== Segment start ==
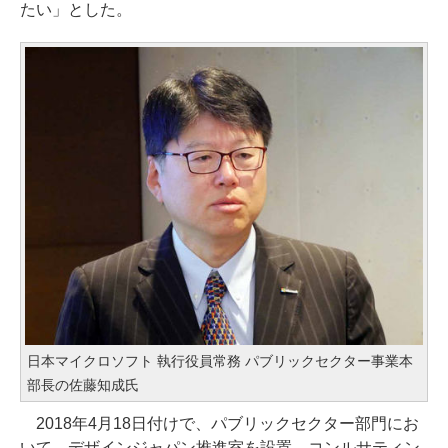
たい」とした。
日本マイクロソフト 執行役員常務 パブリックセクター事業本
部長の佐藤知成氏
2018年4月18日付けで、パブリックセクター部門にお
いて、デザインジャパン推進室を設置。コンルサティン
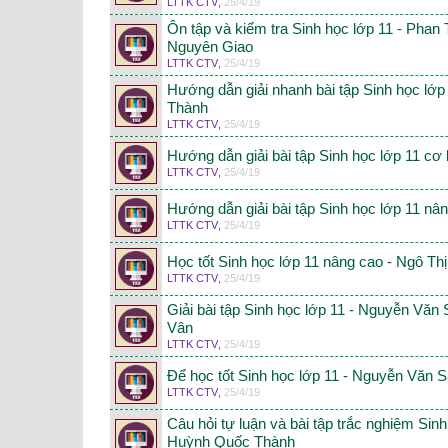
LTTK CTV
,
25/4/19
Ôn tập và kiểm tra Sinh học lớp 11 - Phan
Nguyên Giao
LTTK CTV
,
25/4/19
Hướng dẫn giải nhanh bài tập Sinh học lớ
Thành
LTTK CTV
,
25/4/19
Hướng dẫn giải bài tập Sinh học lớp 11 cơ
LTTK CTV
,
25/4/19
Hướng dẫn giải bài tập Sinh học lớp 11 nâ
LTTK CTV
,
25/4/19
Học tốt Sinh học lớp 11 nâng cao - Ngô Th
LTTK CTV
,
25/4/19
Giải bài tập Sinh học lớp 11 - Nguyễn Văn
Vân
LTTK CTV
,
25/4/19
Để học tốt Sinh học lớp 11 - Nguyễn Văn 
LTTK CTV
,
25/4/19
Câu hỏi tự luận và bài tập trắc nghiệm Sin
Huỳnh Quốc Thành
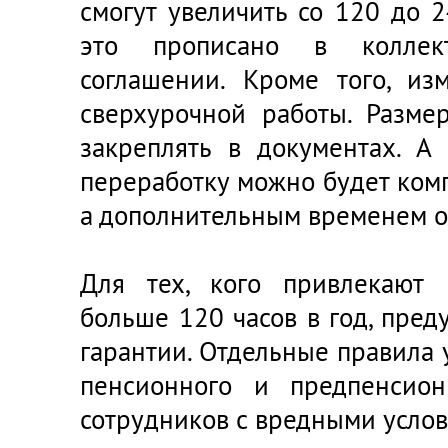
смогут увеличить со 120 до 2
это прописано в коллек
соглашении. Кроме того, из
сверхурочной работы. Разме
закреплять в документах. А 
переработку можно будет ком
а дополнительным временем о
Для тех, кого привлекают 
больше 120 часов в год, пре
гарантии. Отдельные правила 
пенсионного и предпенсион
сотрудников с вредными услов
== Segment end ==
== Segment start ==
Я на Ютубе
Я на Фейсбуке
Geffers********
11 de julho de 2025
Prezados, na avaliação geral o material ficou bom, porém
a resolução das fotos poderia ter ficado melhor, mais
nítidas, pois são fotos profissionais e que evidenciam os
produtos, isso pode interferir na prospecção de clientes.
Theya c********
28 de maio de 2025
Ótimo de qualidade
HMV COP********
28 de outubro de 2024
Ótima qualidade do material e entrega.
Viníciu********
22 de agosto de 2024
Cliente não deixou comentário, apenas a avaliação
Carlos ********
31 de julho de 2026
== Segment end ==
▶ _Action item_: Output the lines of the data as a JSON list of strings, from the line containing "смогут увеличить со 120 до 2" down to the line containing "сотрудников с вредными услов", both included. Use one string per line and skip any blank lines.

▶ _Result of the task_:
[
  "смогут увеличить со 120 до 2",
  "это прописано в коллек",
  "соглашении. Кроме того, из",
  "сверхурочной работы. Разме",
  "закреплять в документах. А ",
  "переработку можно будет ком",
  "а дополнительным временем о",
  "Для тех, кого привлекают ",
  "больше 120 часов в год, пре",
  "гарантии. Отдельные правила ",
  "пенсионного и предпенсион",
  "сотрудников с вредными услов"
]